35 years ago.

The ¼ acre block, a backyard big enough for cricket/footy against neighbours and a weekly run over the lawn with the Victa Mower. A world in which people of all ages and incomes had a good chance to own a home and have a job.

That was then…

Since 2012 alone, house prices have risen 50% in Melbourne, and 70% in Sydney. Real wages, as we have written before, have remained stagnant. Home-ownership rates among under 65s are falling and affordability challenges are consigning young people to the fringes of our capital cities. For young people lucky enough, owning a house increasingly depends on their parent’s financial position/generosity.

According to a Grattan Institute report, Housing affordability: re-imagining the Australian dream, to stem rising public anxiety about housing affordability we should build 50,000 extra homes a year for a decade. To achieve this the report has a “to do” list for the state and federal governments.

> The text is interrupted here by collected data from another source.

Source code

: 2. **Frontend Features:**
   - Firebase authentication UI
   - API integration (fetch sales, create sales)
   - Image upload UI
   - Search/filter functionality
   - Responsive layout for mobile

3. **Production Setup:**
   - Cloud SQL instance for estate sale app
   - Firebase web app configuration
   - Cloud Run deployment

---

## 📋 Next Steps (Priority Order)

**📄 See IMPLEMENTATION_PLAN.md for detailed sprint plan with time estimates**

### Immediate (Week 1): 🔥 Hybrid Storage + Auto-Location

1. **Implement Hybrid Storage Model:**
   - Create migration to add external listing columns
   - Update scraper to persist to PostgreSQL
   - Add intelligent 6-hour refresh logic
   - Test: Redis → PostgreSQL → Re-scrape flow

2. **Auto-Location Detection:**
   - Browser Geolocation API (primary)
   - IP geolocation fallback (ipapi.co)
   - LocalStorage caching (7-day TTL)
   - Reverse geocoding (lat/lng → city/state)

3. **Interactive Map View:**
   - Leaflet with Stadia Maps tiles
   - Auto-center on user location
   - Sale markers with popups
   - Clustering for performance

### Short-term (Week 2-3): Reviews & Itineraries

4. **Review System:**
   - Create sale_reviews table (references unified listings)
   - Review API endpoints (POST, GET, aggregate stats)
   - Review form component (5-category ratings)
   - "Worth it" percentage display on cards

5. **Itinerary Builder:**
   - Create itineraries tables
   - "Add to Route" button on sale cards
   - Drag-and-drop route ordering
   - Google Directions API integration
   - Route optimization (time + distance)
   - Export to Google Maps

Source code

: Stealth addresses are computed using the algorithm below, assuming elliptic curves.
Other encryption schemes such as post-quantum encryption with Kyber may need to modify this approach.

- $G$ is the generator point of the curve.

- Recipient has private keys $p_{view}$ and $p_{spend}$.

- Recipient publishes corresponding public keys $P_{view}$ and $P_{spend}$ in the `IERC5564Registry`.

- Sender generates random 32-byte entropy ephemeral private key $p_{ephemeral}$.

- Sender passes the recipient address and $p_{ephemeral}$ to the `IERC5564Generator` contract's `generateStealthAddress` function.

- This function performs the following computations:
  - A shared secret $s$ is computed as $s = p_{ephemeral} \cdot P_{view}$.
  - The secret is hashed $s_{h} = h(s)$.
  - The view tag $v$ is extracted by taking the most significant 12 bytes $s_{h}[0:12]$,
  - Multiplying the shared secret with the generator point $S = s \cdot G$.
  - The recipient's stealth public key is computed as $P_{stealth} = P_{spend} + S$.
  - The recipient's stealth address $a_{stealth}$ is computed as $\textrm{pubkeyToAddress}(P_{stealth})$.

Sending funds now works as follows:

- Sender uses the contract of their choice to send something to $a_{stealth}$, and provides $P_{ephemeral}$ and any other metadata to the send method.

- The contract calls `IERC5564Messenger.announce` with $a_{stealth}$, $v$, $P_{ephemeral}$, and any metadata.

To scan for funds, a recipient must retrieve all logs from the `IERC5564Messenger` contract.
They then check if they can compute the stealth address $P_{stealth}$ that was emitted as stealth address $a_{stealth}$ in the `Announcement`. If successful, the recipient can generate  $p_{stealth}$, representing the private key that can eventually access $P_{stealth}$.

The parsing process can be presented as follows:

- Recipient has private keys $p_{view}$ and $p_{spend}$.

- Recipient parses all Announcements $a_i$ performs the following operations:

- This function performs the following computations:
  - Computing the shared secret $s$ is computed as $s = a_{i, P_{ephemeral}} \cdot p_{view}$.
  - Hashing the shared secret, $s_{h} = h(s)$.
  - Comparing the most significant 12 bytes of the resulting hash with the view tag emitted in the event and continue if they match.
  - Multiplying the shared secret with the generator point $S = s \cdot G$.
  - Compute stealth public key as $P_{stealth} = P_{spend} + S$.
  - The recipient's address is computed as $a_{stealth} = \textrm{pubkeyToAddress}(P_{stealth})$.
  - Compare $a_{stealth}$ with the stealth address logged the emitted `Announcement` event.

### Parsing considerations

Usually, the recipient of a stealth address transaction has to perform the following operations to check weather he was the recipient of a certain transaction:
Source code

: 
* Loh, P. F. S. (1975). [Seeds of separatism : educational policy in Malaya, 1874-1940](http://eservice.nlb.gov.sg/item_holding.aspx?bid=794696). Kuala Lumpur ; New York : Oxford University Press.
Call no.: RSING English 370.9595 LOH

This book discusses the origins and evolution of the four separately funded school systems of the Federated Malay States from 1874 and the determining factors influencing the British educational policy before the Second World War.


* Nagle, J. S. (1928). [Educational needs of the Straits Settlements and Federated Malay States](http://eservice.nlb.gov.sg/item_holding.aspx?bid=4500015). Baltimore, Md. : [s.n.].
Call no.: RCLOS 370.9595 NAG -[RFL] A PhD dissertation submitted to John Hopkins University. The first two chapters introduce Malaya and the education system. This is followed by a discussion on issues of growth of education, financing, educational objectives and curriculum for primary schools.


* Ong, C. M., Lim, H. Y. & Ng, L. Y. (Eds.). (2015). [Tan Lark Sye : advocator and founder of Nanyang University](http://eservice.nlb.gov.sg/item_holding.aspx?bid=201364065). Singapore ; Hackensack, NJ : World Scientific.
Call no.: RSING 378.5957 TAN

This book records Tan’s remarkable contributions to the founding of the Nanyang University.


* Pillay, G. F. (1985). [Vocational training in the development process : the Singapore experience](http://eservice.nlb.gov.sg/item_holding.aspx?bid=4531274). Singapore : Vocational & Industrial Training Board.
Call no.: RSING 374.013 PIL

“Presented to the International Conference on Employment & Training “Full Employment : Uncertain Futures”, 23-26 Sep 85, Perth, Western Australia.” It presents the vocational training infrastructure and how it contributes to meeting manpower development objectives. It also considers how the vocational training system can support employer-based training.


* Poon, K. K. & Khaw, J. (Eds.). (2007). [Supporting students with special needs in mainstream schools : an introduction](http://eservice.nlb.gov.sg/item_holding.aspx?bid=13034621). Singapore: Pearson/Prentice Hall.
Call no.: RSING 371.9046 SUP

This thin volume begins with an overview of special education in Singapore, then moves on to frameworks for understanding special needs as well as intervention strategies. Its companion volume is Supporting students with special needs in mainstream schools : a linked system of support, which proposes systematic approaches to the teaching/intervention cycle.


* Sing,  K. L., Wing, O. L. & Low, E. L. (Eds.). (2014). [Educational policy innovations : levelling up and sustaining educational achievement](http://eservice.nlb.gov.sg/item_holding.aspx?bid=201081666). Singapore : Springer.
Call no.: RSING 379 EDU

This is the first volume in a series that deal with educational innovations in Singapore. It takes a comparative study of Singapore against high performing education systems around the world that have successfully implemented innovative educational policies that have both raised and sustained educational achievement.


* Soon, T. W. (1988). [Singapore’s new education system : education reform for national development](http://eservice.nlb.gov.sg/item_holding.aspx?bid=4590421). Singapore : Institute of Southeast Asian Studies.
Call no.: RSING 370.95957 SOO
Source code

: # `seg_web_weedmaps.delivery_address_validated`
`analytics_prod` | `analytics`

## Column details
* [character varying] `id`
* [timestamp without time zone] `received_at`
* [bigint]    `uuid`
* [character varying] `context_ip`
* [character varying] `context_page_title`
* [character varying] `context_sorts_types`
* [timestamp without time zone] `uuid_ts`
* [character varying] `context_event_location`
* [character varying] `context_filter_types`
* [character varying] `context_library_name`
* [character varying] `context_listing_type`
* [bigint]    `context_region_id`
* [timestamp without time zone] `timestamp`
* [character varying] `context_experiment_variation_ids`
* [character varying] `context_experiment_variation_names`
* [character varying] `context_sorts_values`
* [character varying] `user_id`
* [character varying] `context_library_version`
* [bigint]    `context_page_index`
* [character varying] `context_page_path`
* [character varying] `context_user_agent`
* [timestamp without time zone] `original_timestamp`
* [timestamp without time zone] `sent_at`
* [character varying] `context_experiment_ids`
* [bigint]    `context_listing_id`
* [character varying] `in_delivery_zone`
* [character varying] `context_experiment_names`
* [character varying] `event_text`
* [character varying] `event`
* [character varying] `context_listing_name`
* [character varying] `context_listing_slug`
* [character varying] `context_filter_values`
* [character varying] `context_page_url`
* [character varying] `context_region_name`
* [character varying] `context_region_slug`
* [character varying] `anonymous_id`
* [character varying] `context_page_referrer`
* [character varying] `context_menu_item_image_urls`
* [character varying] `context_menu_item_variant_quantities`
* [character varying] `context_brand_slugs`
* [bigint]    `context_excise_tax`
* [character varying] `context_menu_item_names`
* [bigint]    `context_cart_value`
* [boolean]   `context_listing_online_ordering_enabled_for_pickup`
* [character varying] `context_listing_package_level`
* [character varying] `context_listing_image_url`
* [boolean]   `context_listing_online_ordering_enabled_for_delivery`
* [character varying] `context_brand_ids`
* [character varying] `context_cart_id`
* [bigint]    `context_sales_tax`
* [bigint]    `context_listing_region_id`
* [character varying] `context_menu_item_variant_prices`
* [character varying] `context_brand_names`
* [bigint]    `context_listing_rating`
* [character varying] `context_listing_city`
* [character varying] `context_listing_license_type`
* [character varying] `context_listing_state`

For the states, this list includes, but is not limited to the following:

  • fixing the planning rules of our largest cities to allow more homes in inner and middle-ring suburbs
  • allowing more small-scale urban infill projects without council planning approval
  • allowing denser development on key transport corridors
  • replace stamp duties with general property taxes
  • encourage more institutional investors likely to provide longer-term tenancies by making state land taxes on investment property a flat rate with no tax-free threshold
  • broaden land taxes to include owner-occupied housing
  • release more greenfield land, particularly in Sydney
  • better taxes to capture the windfall gains from re-zoning
  • reforming property taxes to improve affordability
  • amending tenancy laws to make renting more attractive

Whilst the supply side has been a key area of focus, for its part the Commonwealth Government can reduce demand by:

  • reducing capital gains tax to 25%
  • abolishing negative gearing
  • including owner-occupied housing in the Age Pension assets test
  • slowing Australia’s migrant intake
  • enforcing laws covering foreign residential real estate investment

The politics of property reform are fraught because most voters own a home or an investment property and will likely resist any changes threatening their wealth. This remains a wicked challenge in desperate search of a solution.